Kiran Afshan Poster 2024

Kiran Afshan

Asst Prof Kiran Afshan

Quaid-i-Azam University, Pakistan

Epidemiological Distribution of Cutaneous Leishmaniasis in Pakistan


Poster Abstract

Cutaneous leishmaniasis (CL), despite not being a life-threatening condition, has a devastating impact on the public health. CL is widely distributed, exhibiting a distinct epidemiological pattern all over the world. The aim of this study was to investigate CL in District Dera Ismail Khan, Khyber Pakhtunkhwa, Pakistan, and to estimate the risk of epidemics. From 2019 to 2022, 1135 CL patients' epidemiological data were collected from district health facilities. Epidemiological characteristics were recorded, and spatial analysis was done using ArcGIS.

The relationship between CL occurrence and climatic variables was investigated using liner regression analysis. A total of 1135 microscopically confirmed CL positive cases have been reported in the Dera Ismail Khan District over the course of the previous four years. From 2019 (n=423, 37.3%) to 2022 (n=78, 6.9%), CL incidence dropped significantly. CL cases were more common in the D.I.K tehsil (n= 712, 62.7%) and adjacent areas of the district (n=146, 12.6%) then Paharpur (n=109, 9.6%), Paroa (n=80, 7%), Kulachi (n=66, 5.8%) and Daraban (n=22, 1.95).

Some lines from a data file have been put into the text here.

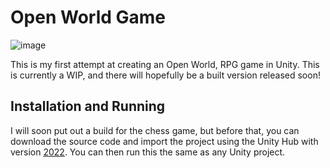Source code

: # Open World Game

![image](https://github.com/user-attachments/assets/7f59fc20-10f7-46e3-9f0b-f9c54b030633)

This is my first attempt at creating an Open World, RPG game in Unity. This is currently a WIP, and there will hopefully be a built version released soon!

## Installation and Running
I will soon put out a build for the chess game, but before that, you can download the source code and import the project using the Unity Hub with version [2022](https://unity.com/releases/2022-lts). You can then run this the same as any Unity project.
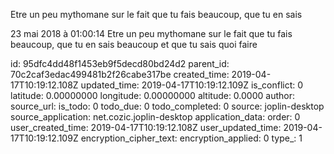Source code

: Etre un peu mythomane sur le fait que tu fais beaucoup, que tu en sais

23 mai 2018 à 01:00:14
Etre un peu mythomane sur le fait que tu fais beaucoup, que tu en sais
beaucoup et que tu sais quoi faire


id: 95dfc4dd48f1453eb9f5decd80bd24d2
parent_id: 70c2caf3edac499481b2f26cabe317be
created_time: 2019-04-17T10:19:12.108Z
updated_time: 2019-04-17T10:19:12.109Z
is_conflict: 0
latitude: 0.00000000
longitude: 0.00000000
altitude: 0.0000
author: 
source_url: 
is_todo: 0
todo_due: 0
todo_completed: 0
source: joplin-desktop
source_application: net.cozic.joplin-desktop
application_data: 
order: 0
user_created_time: 2019-04-17T10:19:12.108Z
user_updated_time: 2019-04-17T10:19:12.109Z
encryption_cipher_text: 
encryption_applied: 0
type_: 1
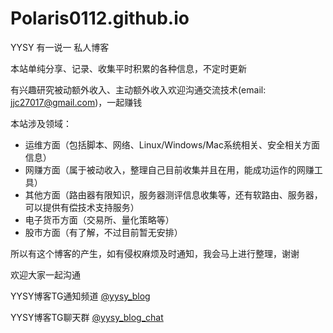 # Polaris0112.github.io
YYSY 有一说一 私人博客

本站单纯分享、记录、收集平时积累的各种信息，不定时更新

有兴趣研究被动额外收入、主动额外收入欢迎沟通交流技术(email: jjc27017@gmail.com)，一起赚钱

本站涉及领域：
- 运维方面（包括脚本、网络、Linux/Windows/Mac系统相关、安全相关方面信息）
- 网赚方面（属于被动收入，整理自己目前收集并且在用，能成功运作的网赚工具）
- 其他方面（路由器有限知识，服务器测评信息收集等，还有软路由、服务器，可以提供有偿技术支持服务）
- 电子货币方面（交易所、量化策略等）
- 股市方面（有了解，不过目前暂无安排）

所以有这个博客的产生，如有侵权麻烦及时通知，我会马上进行整理，谢谢

欢迎大家一起沟通

YYSY博客TG通知频道 
[@yysy_blog](https://t.me/yysy_blog)


YYSY博客TG聊天群
[@yysy_blog_chat](https://t.me/yysy_blog_chat)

The difference between CL prevalence between tehsil was statistically significant (R=0.57, P=0.001). Males and people under the age of 20 were particularly susceptible. A total of 1204 lesions were identified, with 76.1% of individuals having a single lesion and 23.9% having multiple lesions. Most of the lesions were nodular and ulcerative in nature and were found on exposed body parts such as the lower extremity (34.2%) and the face (30.7%).

A choropleth map revealed an increased incidence of CL in Tehsil D.I.K (63%) and Paharpur (10%). According to a digital elevation model, high altitudes have a lower prevalence of CL. For focal transmission and high risk zones, Inverse Density Weight (IDW) spatial interpolation, focal statistics, cluster, and outlier analysis validated that CL cases were high in D.I.K, Kulachi, and Paharpur tehsils. Increased temperature, relative humidity, and precipitation were not significantly associated with CL infection. The study provided essential details for public health sectors to develop intervention strategies for future CL outbreaks.



After obtaining my PhD in 2014 I have continued to publish in the field of immunoparasitology and genetic susceptibility to disease. My focus has been on the diseases causing health problems within my home country of Pakistan. I am currently an Associate Professor in the Department of Zoology, Quaid-i-Azam University Islamabad, Pakistan. My work reflects my interest in the host parasite interaction and using this fine and antigen-specific interaction to develop tools to control disease.  I have reached a critical point in my career where I would like to garner greater cellular and molecular understanding of the immune system and to better understand how to use the immune system as a tool to control disease.